C’est un programme européen pour développer des formations innovantes sur l’IA et travailler sur son apport au secteur agroalimentaire. C’est une technologie qui parle aux jeunes. On s’attaque également aux représentations du secteur agroalimentaire dès le plus jeune âge. On mène une formation sur l’éducation à l’alimentation pour combattre le food bashing. On va parler aux enfants en périscolaire pour leur expliquer comment avoir une alimentation équilibrée, comment est produit une denrée alimentaire. L’objectif est de faire connaître le secteur pour ce qu’il est et de casser cette image de vieille industrie pas moderne. On a un enjeu d’industrie du futur, 7 % du CA est tout de même investi dans l’innovation. On essaie de développer davantage l’apprentissage, grâce au plan « Un jeune, une solution »2. En 2020, nous avons connu une belle évolution par rapport aux années précédentes avec 30 000 apprentis recrutés. En 2022, on est montés à 46 000 apprentis.

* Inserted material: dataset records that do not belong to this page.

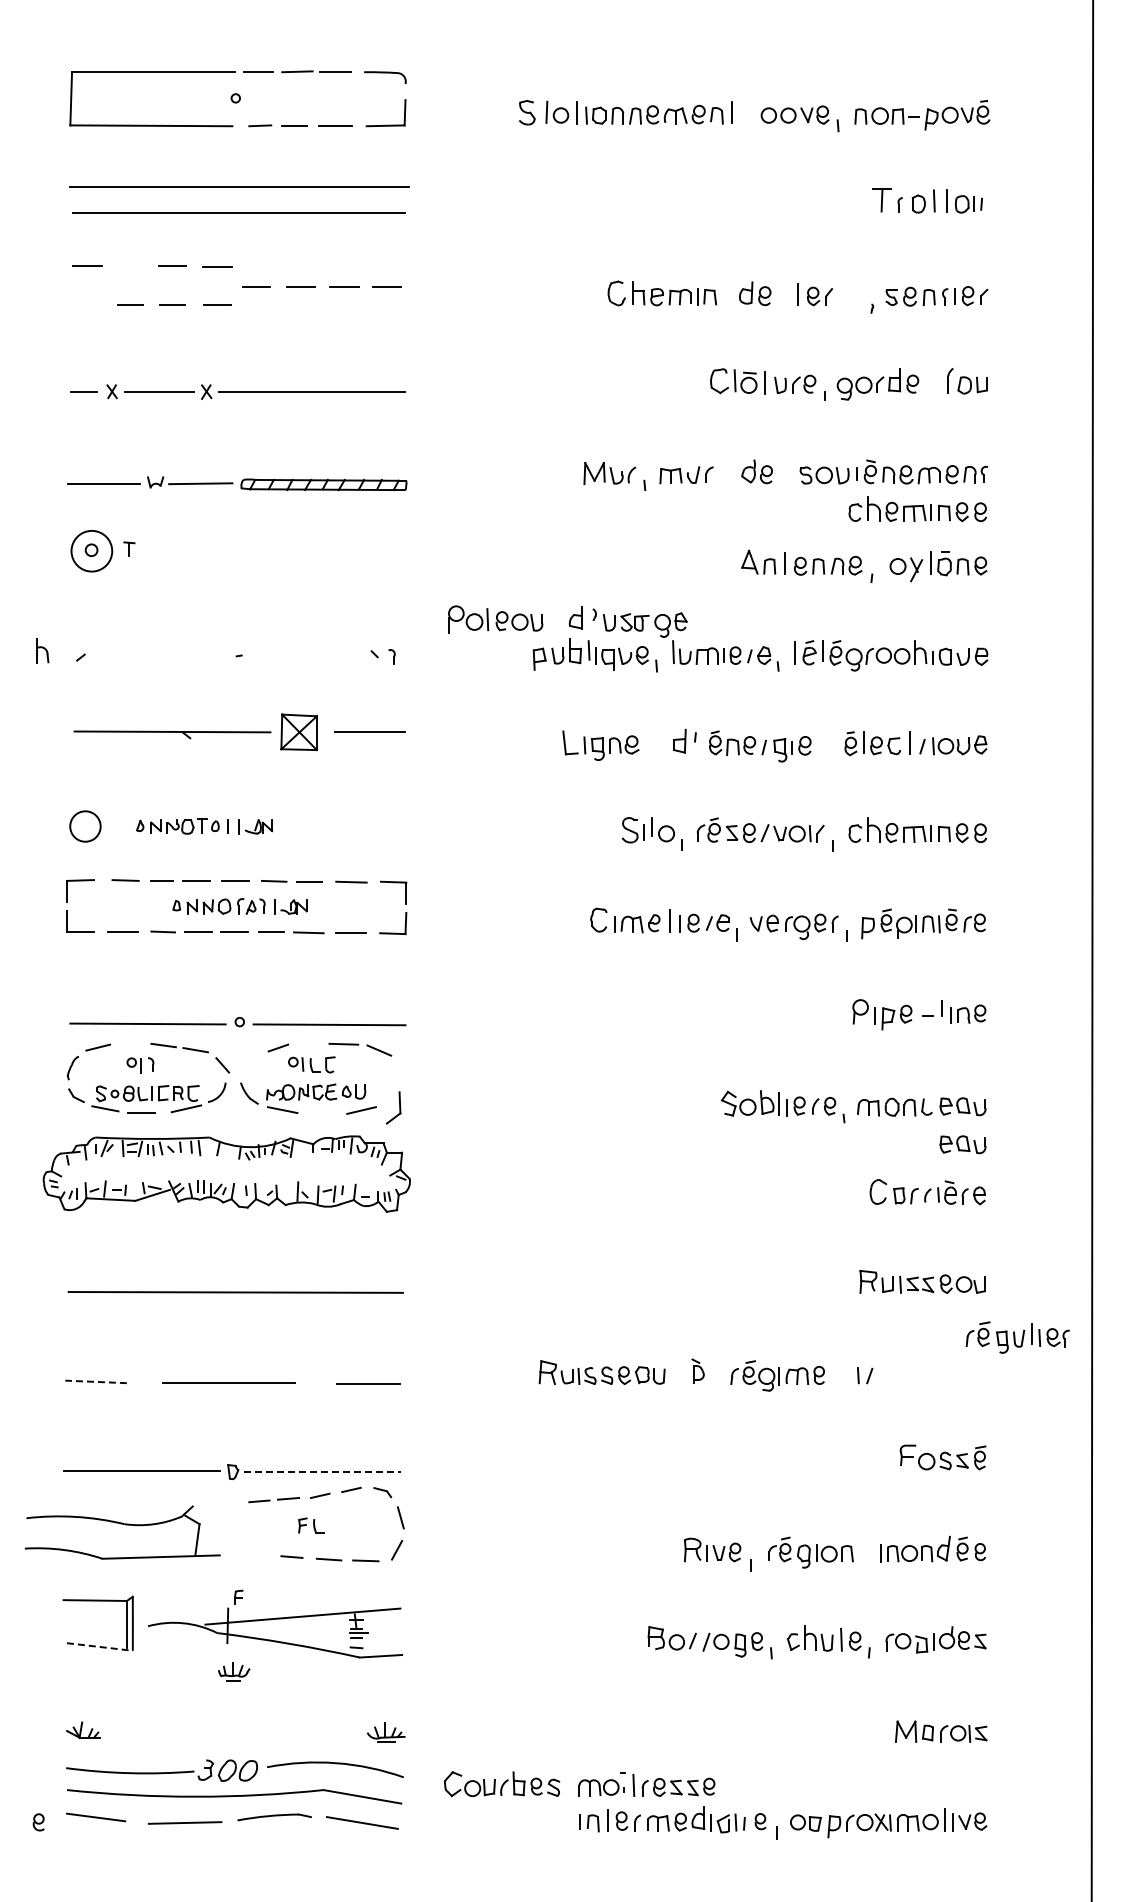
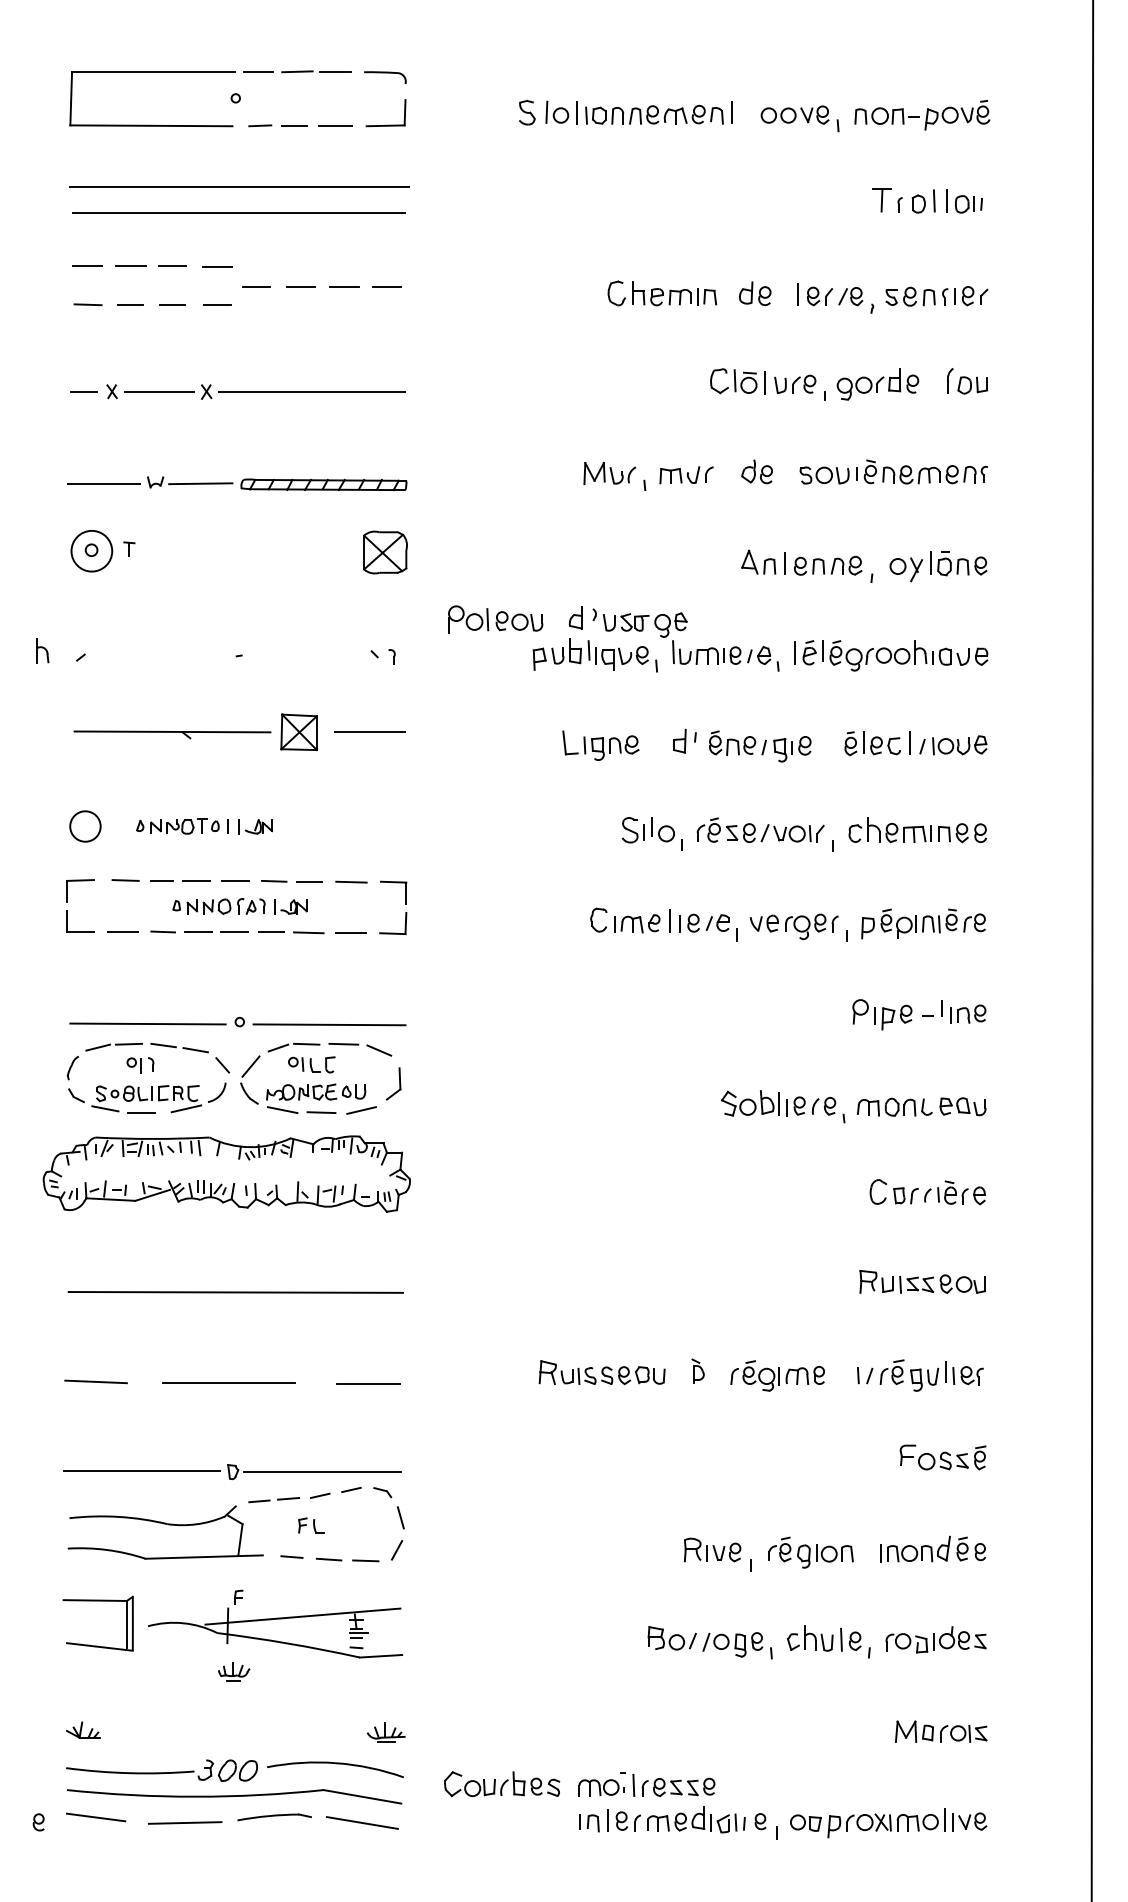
line at (130, 266): none -> present
part at (850, 296): none -> present
line at (87, 304): none -> present
part at (917, 509): present -> none
part at (385, 552): none -> present
line at (128, 1043): none -> present
line at (306, 1043): none -> present
line at (250, 1066): none -> present
part at (393, 1107) position: (393, 1107) -> (393, 1083)
line at (321, 1112): none -> present
part at (962, 1144): present -> none
part at (1017, 1337) position: (1017, 1337) -> (931, 1375)
line at (96, 1381): dashed -> solid
line at (322, 1471): dashed -> solid
part at (124, 1525) position: (124, 1525) -> (167, 1525)
line at (100, 1647): dashed -> solid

Le Lab : Face à ces tensions de recrutement, que peuvent les entreprises ?
L'ANIA : Pour faire face aux difficultés rencontrées pour recruter certains profils, des projets innovants pour former et recruter émergent au niveau des entreprises. Le projet Archipel3 en est une bonne illustration puisqu’il vise à favoriser l’insertion professionnelle de personnes éloignées de l’emploi par la voie de l’apprentissage au sein des IAA. À une autre échelle, un grand groupe comme Savencia, entreprise laitière, peut également avoir des difficultés de recrutement malgré son rayonnement international. Ils ont lancé un grand plan de recrutement de 500 apprentis et l’ont complété par l’ouverture de leur propre centre de formation et d’apprentissage, pour trouver leur public directement.
1 Enquête de besoin en main-d’œuvre de Pôle Emploi (2022), France Stratégie (2022), Comment expliquer les difficultés de recrutement anticipées par les entreprises ?, Dares 2022, Les tensions sur le marché du travail en 2021.

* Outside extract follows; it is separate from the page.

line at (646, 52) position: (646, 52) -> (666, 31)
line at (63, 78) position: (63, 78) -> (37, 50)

2 Plan du gouvernement lancé à l’été 2020 pour faciliter l’entrée des jeunes dans la vie professionnelle, et orienter et former les jeunes sur les métiers d’avenir. Il comprend des mesures spécifiques pour « booster » l’apprentissage. Pour les entreprises, il s’agit d’une aide financière exceptionnelle pour le recrutement d’un apprenti en première année allant de 5 000€ pour l’embauche d’un apprenti mineur, à 8 000€ pour l’embauche d’un apprenti majeur.
3 L’ANIA et l’IFRIA Île-de-France signent une convention de partenariat dans le cadre du projet Plan d’investissement dans les compétences (PIC) 100 % inclusion « Archipel ».